Oil market update - Cuts to be offset by more Non-OPEC+ supply


Brent has been witnessing an upward trend since the start of 2024, driven mainly by a combination of Red Sea attacks and the extension of additional voluntary cuts by some members of OPEC+. Better than anticipated data for the Chinese economy in January and February pushed prices upwards last week. Supply from the US and other non-OPEC+ countries is expected to increase in Q4, offsetting largely the impacts of the voluntary cuts and retaining a lid on prices.
Brent prices averaged 80.73 USD/b during February and early March. An upward trend has been in place since the start of 2024, driven mainly by a combination of Red Sea attacks and the additional voluntary cuts by some members of OPEC+. Furthermore, last week witnessed a surge in prices, almost hitting 87 USD/b, triggered by better than expected data for the Chinese economy in January and February.
Red Sea attacks have affected oil prices through higher transportation costs, encouraging refineries to go local where possible. Since it started the conflict has only escalated with US and UK airstrikes on Houthi targets and continuous attacks by the Houthi on different vessels. Thus, resolution of the conflict does not appear imminent and geopolitical risks are here to stay, adversely affecting the oil markets and giving hard time for refiners who need to be very flexible.
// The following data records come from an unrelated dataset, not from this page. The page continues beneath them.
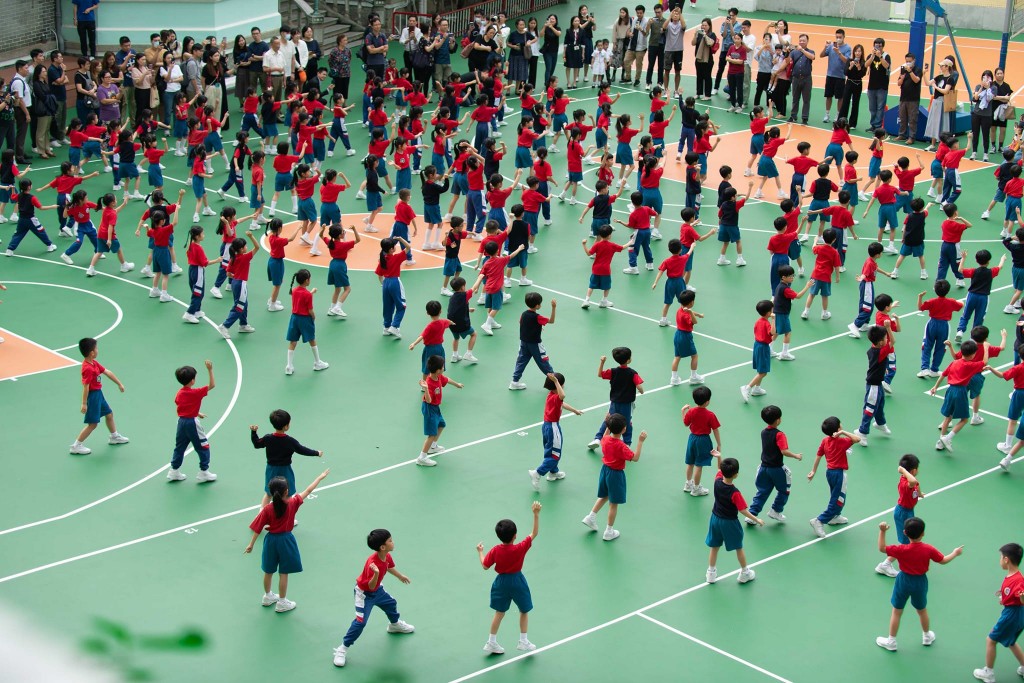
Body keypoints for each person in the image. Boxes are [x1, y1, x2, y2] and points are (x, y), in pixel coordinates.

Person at [244, 468, 329, 613]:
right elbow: (308, 490)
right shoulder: (293, 503)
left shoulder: (267, 509)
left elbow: (258, 528)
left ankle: (267, 596)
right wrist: (320, 477)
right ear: (286, 491)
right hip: (286, 541)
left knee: (268, 571)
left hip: (270, 541)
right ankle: (282, 602)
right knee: (283, 573)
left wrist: (251, 544)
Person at [873, 517, 963, 653]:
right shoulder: (928, 549)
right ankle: (927, 636)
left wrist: (882, 531)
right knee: (922, 610)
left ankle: (891, 641)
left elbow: (881, 548)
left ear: (905, 533)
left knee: (897, 611)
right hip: (920, 582)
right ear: (923, 533)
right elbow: (943, 560)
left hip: (903, 581)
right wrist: (955, 553)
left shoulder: (901, 549)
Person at [332, 528, 415, 668]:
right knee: (360, 622)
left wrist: (400, 576)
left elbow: (388, 567)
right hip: (364, 594)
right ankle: (342, 649)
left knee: (391, 603)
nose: (393, 542)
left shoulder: (386, 556)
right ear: (383, 547)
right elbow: (370, 586)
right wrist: (376, 573)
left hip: (377, 590)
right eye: (390, 541)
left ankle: (394, 625)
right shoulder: (372, 563)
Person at [479, 501, 542, 655]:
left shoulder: (495, 550)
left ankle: (491, 642)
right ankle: (523, 641)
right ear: (515, 536)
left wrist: (480, 552)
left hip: (501, 583)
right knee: (524, 610)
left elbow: (485, 566)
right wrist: (535, 514)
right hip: (517, 581)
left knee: (499, 613)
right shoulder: (520, 548)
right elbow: (534, 533)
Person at [582, 414, 647, 541]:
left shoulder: (605, 439)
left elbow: (605, 435)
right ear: (624, 429)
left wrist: (607, 424)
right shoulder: (621, 446)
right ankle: (609, 531)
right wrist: (640, 441)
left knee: (605, 495)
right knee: (613, 504)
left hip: (605, 471)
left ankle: (591, 517)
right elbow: (635, 458)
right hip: (616, 475)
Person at [972, 543, 1024, 682]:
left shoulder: (1018, 580)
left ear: (1006, 560)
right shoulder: (1014, 576)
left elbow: (1022, 598)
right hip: (1019, 614)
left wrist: (1022, 596)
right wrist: (1004, 597)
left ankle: (988, 673)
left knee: (990, 640)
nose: (999, 560)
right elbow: (1013, 595)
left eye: (1001, 557)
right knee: (1011, 641)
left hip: (1011, 615)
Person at [705, 456, 762, 584]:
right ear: (736, 475)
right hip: (729, 522)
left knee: (714, 547)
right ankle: (745, 573)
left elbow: (719, 469)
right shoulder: (735, 493)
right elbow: (743, 510)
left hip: (715, 519)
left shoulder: (717, 481)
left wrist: (719, 457)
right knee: (738, 547)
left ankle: (711, 573)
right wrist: (757, 519)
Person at [69, 337, 128, 455]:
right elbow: (86, 387)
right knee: (93, 424)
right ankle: (76, 446)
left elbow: (107, 372)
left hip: (98, 394)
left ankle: (114, 437)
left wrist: (119, 383)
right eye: (96, 348)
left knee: (109, 414)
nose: (97, 350)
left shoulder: (94, 363)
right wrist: (84, 403)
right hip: (93, 397)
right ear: (92, 353)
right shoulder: (87, 368)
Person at [929, 339, 990, 451]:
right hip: (960, 392)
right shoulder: (970, 365)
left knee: (948, 417)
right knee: (964, 419)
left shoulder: (954, 362)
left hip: (950, 391)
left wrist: (935, 387)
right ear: (972, 355)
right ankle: (947, 438)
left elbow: (943, 374)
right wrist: (986, 348)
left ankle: (940, 442)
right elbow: (985, 361)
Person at [747, 404, 802, 523]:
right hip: (777, 469)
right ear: (777, 420)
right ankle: (775, 511)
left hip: (763, 468)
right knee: (784, 490)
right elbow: (784, 451)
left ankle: (752, 515)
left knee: (762, 491)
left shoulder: (763, 432)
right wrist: (796, 456)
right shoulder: (780, 434)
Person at [807, 416, 861, 537]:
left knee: (836, 497)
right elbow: (858, 439)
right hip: (839, 474)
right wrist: (843, 432)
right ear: (838, 429)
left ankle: (834, 517)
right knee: (837, 501)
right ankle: (819, 521)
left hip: (830, 473)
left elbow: (819, 455)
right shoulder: (842, 442)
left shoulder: (825, 440)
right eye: (840, 424)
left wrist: (813, 471)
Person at [528, 372, 582, 490]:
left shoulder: (551, 395)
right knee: (554, 455)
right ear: (560, 385)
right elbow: (563, 396)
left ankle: (553, 472)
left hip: (546, 426)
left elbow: (562, 403)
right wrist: (557, 381)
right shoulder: (557, 396)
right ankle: (537, 473)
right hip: (553, 428)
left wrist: (574, 410)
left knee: (550, 452)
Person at [167, 360, 217, 482]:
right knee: (203, 446)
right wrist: (210, 369)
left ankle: (174, 471)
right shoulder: (196, 393)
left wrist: (196, 412)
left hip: (181, 422)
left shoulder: (179, 393)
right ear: (192, 380)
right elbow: (212, 385)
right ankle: (204, 472)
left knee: (180, 447)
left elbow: (181, 405)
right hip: (192, 423)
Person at [876, 454, 926, 577]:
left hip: (909, 511)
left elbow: (916, 484)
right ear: (913, 471)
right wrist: (902, 470)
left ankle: (899, 560)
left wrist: (920, 494)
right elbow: (913, 482)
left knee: (908, 540)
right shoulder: (905, 483)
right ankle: (885, 565)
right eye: (917, 469)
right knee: (905, 542)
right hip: (903, 513)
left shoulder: (912, 480)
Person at [589, 347, 644, 446]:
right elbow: (639, 386)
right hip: (627, 404)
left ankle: (598, 438)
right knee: (627, 422)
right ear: (628, 360)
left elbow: (600, 374)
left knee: (609, 420)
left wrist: (602, 362)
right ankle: (626, 443)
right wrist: (641, 391)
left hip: (614, 402)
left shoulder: (613, 371)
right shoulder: (633, 373)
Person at [508, 292, 557, 390]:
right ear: (537, 306)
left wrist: (536, 327)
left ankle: (514, 382)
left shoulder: (523, 314)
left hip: (523, 343)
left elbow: (521, 322)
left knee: (521, 362)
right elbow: (552, 321)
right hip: (535, 345)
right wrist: (553, 307)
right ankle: (555, 381)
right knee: (543, 362)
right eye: (540, 303)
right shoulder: (538, 317)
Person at [681, 386, 721, 497]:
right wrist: (719, 444)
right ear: (707, 401)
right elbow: (715, 430)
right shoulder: (710, 415)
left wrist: (683, 411)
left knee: (690, 463)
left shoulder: (691, 411)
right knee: (699, 465)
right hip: (703, 441)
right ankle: (696, 489)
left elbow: (685, 424)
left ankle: (688, 484)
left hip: (692, 439)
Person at [741, 299, 775, 402]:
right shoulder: (767, 323)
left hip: (757, 345)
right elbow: (773, 332)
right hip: (763, 347)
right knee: (763, 372)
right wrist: (774, 319)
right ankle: (747, 387)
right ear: (768, 313)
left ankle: (757, 389)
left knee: (760, 370)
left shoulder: (758, 321)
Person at [821, 30, 851, 124]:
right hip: (830, 75)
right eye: (837, 37)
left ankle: (838, 115)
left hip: (840, 76)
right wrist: (825, 47)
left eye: (840, 37)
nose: (838, 39)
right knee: (828, 96)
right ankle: (827, 114)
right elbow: (821, 55)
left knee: (840, 97)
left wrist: (838, 52)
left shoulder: (847, 48)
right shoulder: (831, 46)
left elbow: (846, 61)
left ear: (844, 37)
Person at [787, 34, 815, 126]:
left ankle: (805, 118)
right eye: (800, 40)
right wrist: (787, 52)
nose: (801, 42)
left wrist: (802, 50)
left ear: (807, 41)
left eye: (803, 40)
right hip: (795, 78)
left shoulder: (810, 51)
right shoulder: (794, 52)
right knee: (795, 98)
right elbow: (788, 61)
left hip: (806, 79)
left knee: (806, 99)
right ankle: (793, 116)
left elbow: (812, 57)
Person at [896, 53, 923, 143]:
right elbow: (899, 83)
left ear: (913, 61)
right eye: (906, 61)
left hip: (913, 99)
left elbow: (916, 80)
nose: (908, 63)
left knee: (912, 119)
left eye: (909, 61)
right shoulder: (903, 69)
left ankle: (911, 137)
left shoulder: (918, 70)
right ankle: (902, 135)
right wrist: (902, 78)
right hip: (903, 98)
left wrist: (910, 72)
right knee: (902, 118)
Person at [621, 5, 650, 87]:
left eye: (640, 13)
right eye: (638, 13)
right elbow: (630, 29)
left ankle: (637, 80)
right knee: (626, 61)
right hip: (632, 45)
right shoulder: (634, 20)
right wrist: (629, 34)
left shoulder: (647, 22)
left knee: (638, 64)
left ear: (643, 13)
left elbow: (646, 34)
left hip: (641, 48)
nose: (639, 14)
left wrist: (641, 29)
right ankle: (628, 78)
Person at [866, 38, 891, 133]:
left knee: (880, 107)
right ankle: (873, 124)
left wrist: (880, 56)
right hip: (872, 85)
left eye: (880, 45)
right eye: (876, 45)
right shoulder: (870, 55)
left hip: (882, 86)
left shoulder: (886, 56)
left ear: (883, 46)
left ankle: (878, 126)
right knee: (872, 107)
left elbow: (886, 66)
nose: (878, 46)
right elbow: (866, 65)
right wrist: (873, 55)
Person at [691, 18, 716, 100]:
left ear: (709, 26)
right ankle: (698, 93)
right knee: (699, 76)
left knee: (707, 77)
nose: (704, 27)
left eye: (705, 25)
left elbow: (710, 43)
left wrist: (705, 35)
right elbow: (693, 43)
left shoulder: (712, 34)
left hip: (708, 59)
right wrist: (695, 35)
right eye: (702, 25)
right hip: (698, 58)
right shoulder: (699, 34)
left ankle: (707, 95)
Following data on slowing demand growth, and to avoid potential global supply surplus, especially with record high US shale production, several OPEC+ countries (Saudi Arabia, United Arab Emirates, Iraq, Kuwait, Kazakhstan, Algeria, Oman, and Russia) announced early March the extension of its voluntary cuts for the second quarter of 2024. Though data showed that Iraq and Kazakhstan did not comply fully with the agreed limits in January and February. Iraq pumped around 190,000 barrel per day more than its agreed limits of 4mb/d, which created a debate among members of the cartel. The two countries pledged to adhere to their assigned target from now on. It is worth noting that there is no formal meeting scheduled to revise voluntary cuts before the upcoming ministerial conference in Vienna on 1st of June.
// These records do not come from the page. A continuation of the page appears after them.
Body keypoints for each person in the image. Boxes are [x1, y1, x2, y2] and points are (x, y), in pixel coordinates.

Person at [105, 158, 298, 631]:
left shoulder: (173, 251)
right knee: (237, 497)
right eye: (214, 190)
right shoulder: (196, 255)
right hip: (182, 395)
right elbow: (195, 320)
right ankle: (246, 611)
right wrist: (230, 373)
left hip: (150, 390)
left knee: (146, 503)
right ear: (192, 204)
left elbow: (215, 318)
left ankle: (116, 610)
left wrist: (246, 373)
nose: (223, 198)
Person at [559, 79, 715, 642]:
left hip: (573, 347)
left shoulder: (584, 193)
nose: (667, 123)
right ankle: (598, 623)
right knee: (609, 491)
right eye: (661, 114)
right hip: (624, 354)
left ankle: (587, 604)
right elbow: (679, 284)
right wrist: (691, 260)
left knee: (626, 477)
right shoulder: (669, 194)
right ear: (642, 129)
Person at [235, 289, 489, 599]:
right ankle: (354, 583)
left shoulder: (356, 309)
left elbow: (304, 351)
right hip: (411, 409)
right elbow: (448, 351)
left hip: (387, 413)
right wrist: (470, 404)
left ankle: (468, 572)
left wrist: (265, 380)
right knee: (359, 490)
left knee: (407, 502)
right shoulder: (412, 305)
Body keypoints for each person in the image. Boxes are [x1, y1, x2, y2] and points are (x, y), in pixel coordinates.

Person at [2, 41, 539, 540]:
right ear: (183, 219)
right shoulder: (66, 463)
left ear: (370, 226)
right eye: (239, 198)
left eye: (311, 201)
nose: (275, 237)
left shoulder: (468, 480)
OPEC expects global demand to grow by a 2.2 million barrels per day (mb/d), driven mainly by China. Recent figures on the performance of the Chinese economy in January and February point to some improvement. The data came stronger than expected by the majority of analysts, but illustrated remaining imbalances. Industrial production grew by 7.0% yoy ytd (consensus: 5.2%, 2023: 4.6%), and also showed solid growth in monthly terms in January/February (see more ). However, this optimistic view on oil demand is not shared fully by other market participants. For example, Saudi Aramco expects a slower demand growth of 1.5 mb/d for 2024, while the IEA anticipates that figure to be around 1.2 and 1.3 mb/d.
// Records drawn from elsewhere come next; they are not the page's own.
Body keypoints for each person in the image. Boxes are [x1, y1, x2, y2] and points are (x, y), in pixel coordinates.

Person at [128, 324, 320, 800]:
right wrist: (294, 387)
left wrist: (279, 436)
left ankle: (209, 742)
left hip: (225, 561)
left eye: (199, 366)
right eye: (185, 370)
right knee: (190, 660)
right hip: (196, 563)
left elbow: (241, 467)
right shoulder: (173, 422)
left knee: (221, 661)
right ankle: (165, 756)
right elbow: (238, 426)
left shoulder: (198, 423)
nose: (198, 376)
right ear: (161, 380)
Exports from the US are almost 1 mb/d higher in February than those in late January. Data in mid-March shows that the US exported almost 4.9 mb/d out of its 13.1 mb/d total production. IEA’s forecasts for US and non-OPEC+ supply to surge in Q4 which helps in offsetting the impact of voluntary cuts and retains a lid on prices (see right hand chart above).
Outlook
Demand is foreseen to stay stable in the coming months as sluggish economic growth is expected to continue in Q2 2024 in main markets (China, the EU and the US), while interest rates cuts are anticipated to start only in June in the US and eurozone. At the same time, geopolitical developments will keep an upward pressure on prices, while non-OPEC+ supply will induce an opposite effect. Accordingly, our outlook for Brent is to average around 85 USD/b in the second quarter. Following the expected cuts in interest rates, which should increase expectations of a recovery in demand, we expect Brent to reach 90 USD/b by the end of 2024.